OK I got a used Squall 12 and I took the bearings out and soaked them in lighter fluid................I did not take the seals off. It helped a little but not a lot. The reel is still pretty slow. 

I'm going to pop one of the seals out on each bearing and go for broke. 

The drag does not seem very smooth either. Can you use Cals Drag grease on a Squall?


----------



## jmdesignz2 (Jan 8, 2016)

My new spin reel penn ssv. 5500 is like silk...


----------



## csurp (Dec 12, 2010)

Here is a shot in the dark. See if you have the mag turned all the way up. The mag carrier may be contacting the spool


----------



## SmoothLures (Feb 13, 2008)

Mastrbaitr said:


> Penn is famous for its over greased reels.

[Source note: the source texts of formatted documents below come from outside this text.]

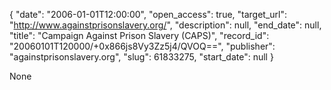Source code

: {
  "date": "2006-01-01T12:00:00", 
  "open_access": true, 
  "target_url": "http://www.againstprisonslavery.org/", 
  "description": null, 
  "end_date": null, 
  "title": "Campaign Against Prison Slavery (CAPS)", 
  "record_id": "20060101T120000/+0x866js8Vy3Zz5j4/QVOQ==", 
  "publisher": "againstprisonslavery.org", 
  "slug": 61833275, 
  "start_date": null
}

None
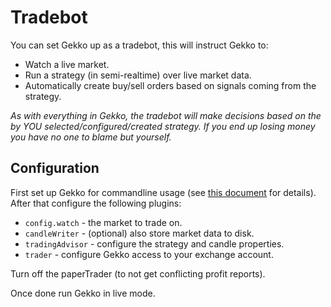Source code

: # Tradebot

You can set Gekko up as a tradebot, this will instruct Gekko to:

- Watch a live market.
- Run a strategy (in semi-realtime) over live market data.
- Automatically create buy/sell orders based on signals coming from the strategy.

*As with everything in Gekko, the tradebot will make decisions based on the by YOU selected/configured/created strategy. If you end up losing money you have no one to blame but yourself.*

## Configuration

First set up Gekko for commandline usage (see [this document](./about_the_commandline.md) for details). After that configure the following plugins:

- `config.watch` - the market to trade on.
- `candleWriter` - (optional) also store market data to disk.
- `tradingAdvisor` - configure the strategy and candle properties.
- `trader` - configure Gekko access to your exchange account.

Turn off the paperTrader (to not get conflicting profit reports).

Once done run Gekko in live mode.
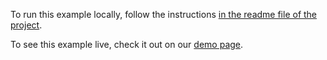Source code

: To run this example locally, follow the instructions [in the readme file of the project](https://github.com/acidb/mobiscroll-demos-vue?tab=readme-ov-file#mobiscroll-vue-demos). 

To see this example live, check it out on our [demo page](https://demo.mobiscroll.com/vue/range/date-filtering-with-predefined-ranges#).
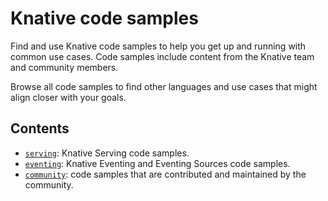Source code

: # Knative code samples

Find and use Knative code samples to help you get up and running with common use
cases. Code samples include content from the Knative team and community members.

Browse all code samples to find other languages and use cases that might align
closer with your goals.

## Contents

- [`serving`](serving/): Knative Serving code samples.
- [`eventing`](eventing/): Knative Eventing and Eventing Sources code samples.
- [`community`](community/): code samples that are contributed and maintained by the community.
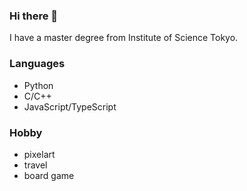 ### Hi there 👋
I have a master degree from Institute of Science Tokyo.

### Languages
- Python
- C/C++
- JavaScript/TypeScript

### Hobby
- pixelart
- travel
- board game

<!--
**NapoliN/NapoliN** is a ✨ _special_ ✨ repository because its `README.md` (this file) appears on your GitHub profile.

Here are some ideas to get you started:

- 🔭 I’m currently working on ...
- 🌱 I’m currently learning ...
- 👯 I’m looking to collaborate on ...
- 🤔 I’m looking for help with ...
- 💬 Ask me about ...
- 📫 How to reach me: ...
- 😄 Pronouns: ...
- ⚡ Fun fact: ...
-->
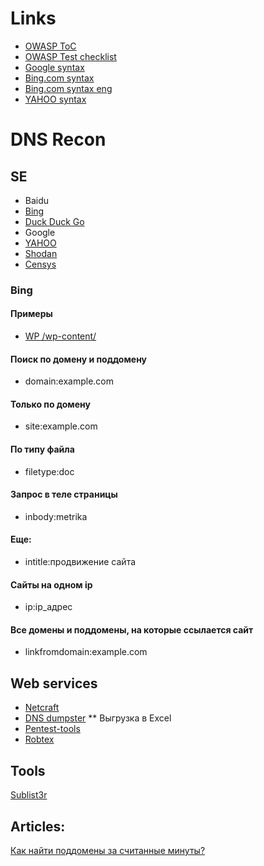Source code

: # Links
* [OWASP ToC](https://www.owasp.org/index.php/OWASP_Testing_Guide_v4_Table_of_Contents)
* [OWASP Test checklist](https://www.owasp.org/index.php/Testing_Checklist)
* [Google syntax](https://support.google.com/websearch/answer/2466433?hl=en&visit_id=1-636557217326693897-2663777801&rd=1)
* [Bing.com syntax](http://not-alone.ru/must-have/seo/operators-bing.html)
* [Bing.com syntax eng](https://help.bing.microsoft.com/#apex/18/en-us/10001/0)
* [YAHOO syntax](http://www.shtogrin.com/library/search_engines/advansed_search/yahoo/)

# DNS Recon
## SE
* Baidu
* [Bing](https://bing.com)
* [Duck Duck Go](https://duckduckgo.com)
* Google
* [YAHOO](https://yahoo.com)
* [Shodan](https://www.shodan.io/)
* [Censys](https://censys.io)

### Bing
#### Примеры
* [WP /wp-content/](https://www.bing.com/search?q=inbody%3A%2Fwp-content%2F&qs=n&form=QBLH&sp=-1&pq=undefined&sc=0-18&sk=&cvid=201559FFADB14412B0A36FEDD6AA0BA3)
#### Поиск по домену и поддомену
* domain:example.com
#### Только по домену
* site:example.com
#### По типу файла
* filetype:doc
#### Запрос в теле страницы
* inbody:metrika
#### Еще:
* intitle:продвижение сайта
#### Сайты на одном ip
* ip:ip_адрес
#### Все домены и поддомены, на которые ссылается сайт
* linkfromdomain:example.com

## Web services
* [Netcraft](http://searchdns.netcraft.com/)
* [DNS dumpster](https://dnsdumpster.com/)
** Выгрузка в  Excel
* [Pentest-tools](https://pentest-tools.com/information-gathering/find-subdomains-of-domain)
* [Robtex](https://www.robtex.com/dns-lookup/domain.com)

## Tools
[Sublist3r](https://github.com/aboul3la/Sublist3r)

## Articles:
[Как найти поддомены за считанные минуты?](https://habrahabr.ru/company/hosting-cafe/blog/312954/)

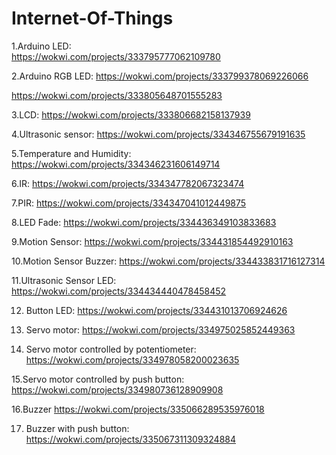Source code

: # Internet-Of-Things
1.Arduino LED:<br>
https://wokwi.com/projects/333795777062109780

2.Arduino RGB LED:
https://wokwi.com/projects/333799378069226066

https://wokwi.com/projects/333805648701555283

3.LCD:
https://wokwi.com/projects/333806682158137939

4.Ultrasonic sensor:
https://wokwi.com/projects/334346755679191635

5.Temperature and Humidity:
https://wokwi.com/projects/334346231606149714

6.IR:
https://wokwi.com/projects/334347782067323474

7.PIR:
https://wokwi.com/projects/334347041012449875

8.LED Fade:
https://wokwi.com/projects/334436349103833683

9.Motion Sensor:
https://wokwi.com/projects/334431854492910163

10.Motion Sensor Buzzer:
https://wokwi.com/projects/334433831716127314

11.Ultrasonic Sensor LED:
https://wokwi.com/projects/334434440478458452

12. Button LED:
https://wokwi.com/projects/334431013706924626

13. Servo motor:
https://wokwi.com/projects/334975025852449363

14. Servo motor controlled by potentiometer:
https://wokwi.com/projects/334978058200023635

15.Servo motor controlled by push button:
https://wokwi.com/projects/334980736128909908

16.Buzzer
https://wokwi.com/projects/335066289535976018

17. Buzzer with push button:
https://wokwi.com/projects/335067311309324884

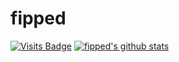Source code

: # fipped

[![Visits Badge](https://badges.pufler.dev/visits/fipped/fipped)](https://badges.pufler.dev)
[![fipped's github stats](https://github-readme-stats.vercel.app/api?username=fipped)](https://github.com/fipped/github-readme-stats)
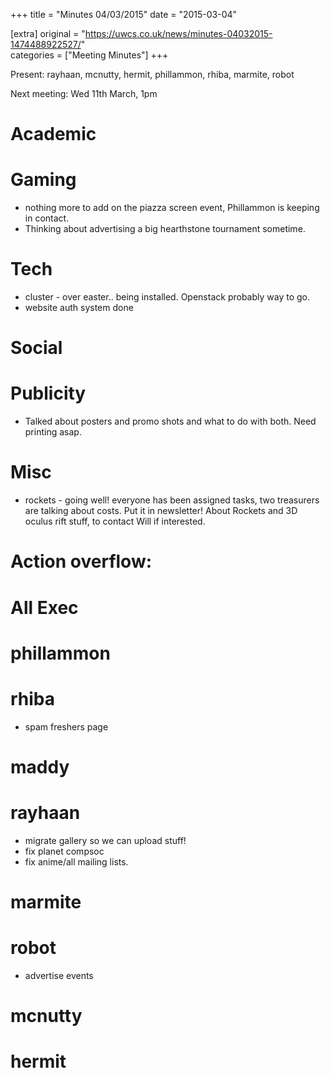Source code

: +++
title = "Minutes 04/03/2015"
date = "2015-03-04"

[extra]
original = "https://uwcs.co.uk/news/minutes-04032015-1474488922527/"    
categories = ["Meeting Minutes"]
+++

Present: rayhaan, mcnutty, hermit, phillammon, rhiba, marmite, robot

Next meeting: Wed 11th March, 1pm

# Academic

# Gaming

  - nothing more to add on the piazza screen event, Phillammon is keeping in contact.
  - Thinking about advertising a big hearthstone tournament sometime.

# Tech

  - cluster - over easter.. being installed. Openstack probably way to go.
  - website auth system done

# Social

# Publicity

  - Talked about posters and promo shots and what to do with both. Need printing asap.

# Misc

  - rockets - going well\! everyone has been assigned tasks, two treasurers are talking about costs. Put it in newsletter\! About Rockets and 3D oculus rift stuff, to contact Will if interested.

# Action overflow:

# All Exec

# phillammon

# rhiba

  - spam freshers page

# maddy

# rayhaan

  - migrate gallery so we can upload stuff\!
  - fix planet compsoc
  - fix anime/all mailing lists.

# marmite

# robot

  - advertise events

# mcnutty

# hermit
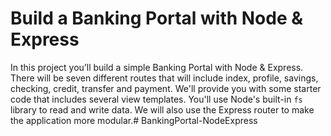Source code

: # Build a Banking Portal with Node & Express

In this project you’ll build a simple Banking Portal with Node & Express. There will be seven different routes that will include index, profile, savings, checking, credit, transfer and payment. We'll provide you with some starter code that includes several view templates. You'll use Node's built-in `fs` library to read and write data. We will also use the Express router to make the application more modular.# BankingPortal-NodeExpress
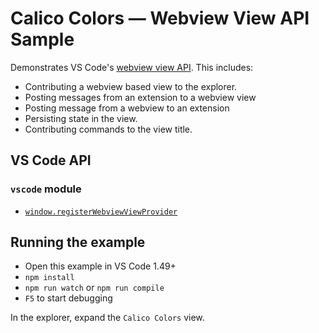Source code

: # Calico Colors — Webview View API Sample

Demonstrates VS Code's
[webview view API](https://github.com/microsoft/vscode/issues/46585). This
includes:

-   Contributing a webview based view to the explorer.
-   Posting messages from an extension to a webview view
-   Posting message from a webview to an extension
-   Persisting state in the view.
-   Contributing commands to the view title.

## VS Code API

### `vscode` module

-   [`window.registerWebviewViewProvider`](https://code.visualstudio.com/api/references/vscode-api#window.registerWebviewViewProvider)

## Running the example

-   Open this example in VS Code 1.49+
-   `npm install`
-   `npm run watch` or `npm run compile`
-   `F5` to start debugging

In the explorer, expand the `Calico Colors` view.
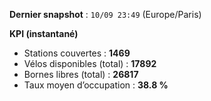 **Dernier snapshot** : `10/09 23:49` (Europe/Paris)

**KPI (instantané)**

- Stations couvertes : **1469**
- Vélos disponibles (total) : **17892**
- Bornes libres (total) : **26817**
- Taux moyen d’occupation : **38.8 %**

My first thoughts as well...


----------



## ez2cdave (Oct 13, 2008)

The OP mentioned a rough and rubbing problem, along with excessive handle play, which doesn't sound like an over-lubricated reel to me.

To the OP . . . NO, that is NOT "normal" . . . Take the reel back and exchange it !


----------



## Don B (Jul 28, 2001)

The rough feeling could be the gears. The Squall has a stainless steel pinion gear and a bronze main gear while most ABU 6500 size reels have softer brass pinion and main gears.

Don


----------



## SquidHead311 (Jul 24, 2015)

No it is not normal. It sounds like that reel was taken apart by a noob that can't read schematics or even remove a reel handle. Sounds like they took the left plate off and messed up the pinion springs. 

Take it back, or ask for replacement. The pinion may need to be replaced already. 

Next one clean the whole thing out with non chlorinated brake cleen or something suitable for graphite. You can lube all the non spool bearings with whatever you like. I use 3and1 oil. On spool bearings, my favorite so far is akios reel oil. For gears I've been using a light coating of cals reel grease, but I've used penn and yahmah anti saltwater grease with similar results.


----------



## BPReeds (Jan 11, 2013)

I have 12's....no problems....replaced a star drag spring and a lost knob....the micro drag knob.....you got a lemon......more then enough speed.....for real fishing conditions


----------



## ez2cdave (Oct 13, 2008)

jmdesignz2 said:


> Just got my first Penn Squall 15. It's got rough feeling bearings outa the box?
> 
> Turning the handle the bearings feel slight rough / slight metallic rubbing noise
> 
> ...


So, what happened with your reel ???


----------



## Alexy (Nov 1, 2010)

I had a "slow" Squal 15. I cleaned the bearings and it helped a bit but was still not what I wanted. Took the bearings apart and cleaned the entire gear and pinion of all lube then looked over the unit and the drag washer and the drag tab were both almost locked up tight on the reel due to over tightening when it was assembled. 
once I loosened them up and put it back together it runs like a champ...I still like my old 525's but it is a close 2nd.


----------